No significant correlation was found at either time point, i.e. baseline and after the loading phase, between SFCT and CC vessel density in the foveal region, and between MCT and SCP and DCP in the foveal region. In addition, BCVA at both baseline and after treatment did not correlate with the OCT and OCTA parameters (Table 3).

Table 3 Correlations between optical coherence tomography, optical coherence tomography angiography and best corrected visual acuity

Discussion

In this prospective study, we used OCTA findings to perform a quantitative analysis of retinal and choriocapillaris vessel density in patients with exudative AMD before and after three once-monthly bevacizumab injections. Analyzing the retinal and CC vascular network, we found that vessel density did not differ significantly in patients at baseline and after the loading phase in all macular sectors. In contrast, CMT and SFCT, evaluated by EDI-OCT, significantly decreased after the treatment.

These findings could possibly be explained by the action of the intravitreal anti-VEGF injections in the treatment of exudative AMD, which could involve the macular and choroidal thickness but not the retinal and choriocapillaris vascular blood flow. We hypothesized that the anti-VEGF treatment may influence retinal and choroidal exudation, reducing vascular hyperpermeability and resulting in a significant reduction of CMT and SFCT. Similar findings have been reported in earlier studies [23,24,25,26].
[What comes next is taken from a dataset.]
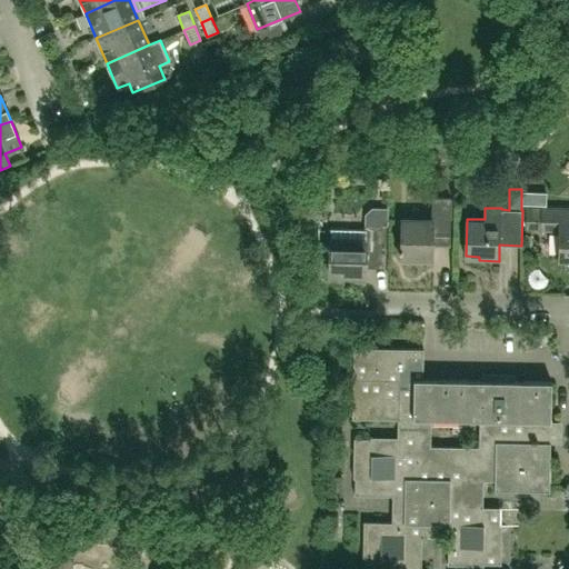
[(450,246),(451,198),(432,197),(431,219),(401,219),(400,259),(432,259),(433,246),(450,246)]
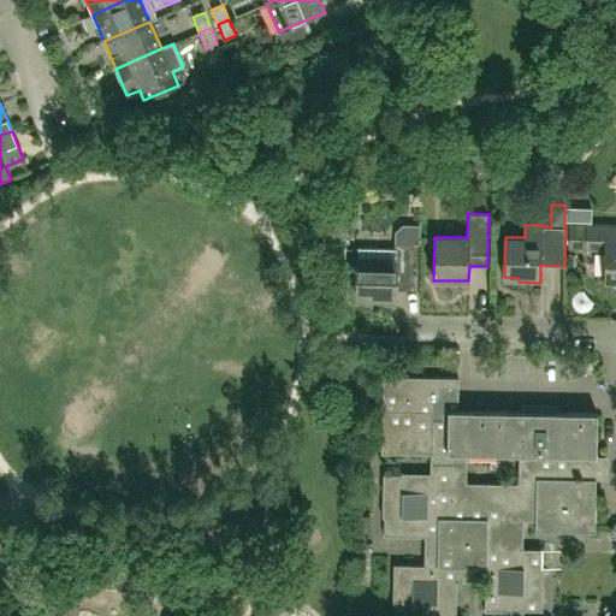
[(395,248),(357,247),(357,261),(353,261),(353,271),(357,271),(356,297),(396,298),(396,279),(413,279),(414,244),(419,244),(420,225),(402,225),(395,231),(395,248)]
Several studies have shown that VEGF is an important factor in terms of increasing vascular permeability because it modifies the blood–retina barrier, thereby influencing retinal and choroidal exudation. In particular, VEGF downregulates the retinal pigment epithelium tight-junction proteins and the tight junctions between retinal capillary endothelial cells, which in turn leads to a breakdown of the outer and inner blood–retina barriers, respectively [27, 28]. The anti-VEGF that is injected is able to penetrate these barriers and act on the choroidal and retinal vascularizations, reducing their vascular permeability [29, 30].

Our results are in accordance with those of previous studies that used different techniques [31,32,33,34]. Our study reveals the absence of influence of the anti-VEGF injections on the vascular blood flow, with a significant reduction only in vessel diameter of the retina and choroid.

Regarding the functional aspects, in our study BCVA did not improve after the three once-monthly injections of bevacizumab and it also did not show significant correlations with CMT, probably due to changes in the outer retinal layers involved in the exudative alterations, as has also been shown by several earlier studies [35,36,37].

Our study has a number of limitations; these include the relatively small sample size of the groups of subjects and the inability of the EDI-OCT software to automatically measure the choroidal thickness.

Conclusion

In conclusion, we found that OCTA provides detailed evidence on the vascular features of the retina and CC in exudative AMD patients. Unlike OCTA parameters, SFCT and CMT represent reliable parameters that could reflect the effectiveness of the anti-VEGF injections for treating macular edema and choroidal thickening secondary to exudative AMD. Further studies with a larger study group and a longer follow-up are needed to better explain our findings.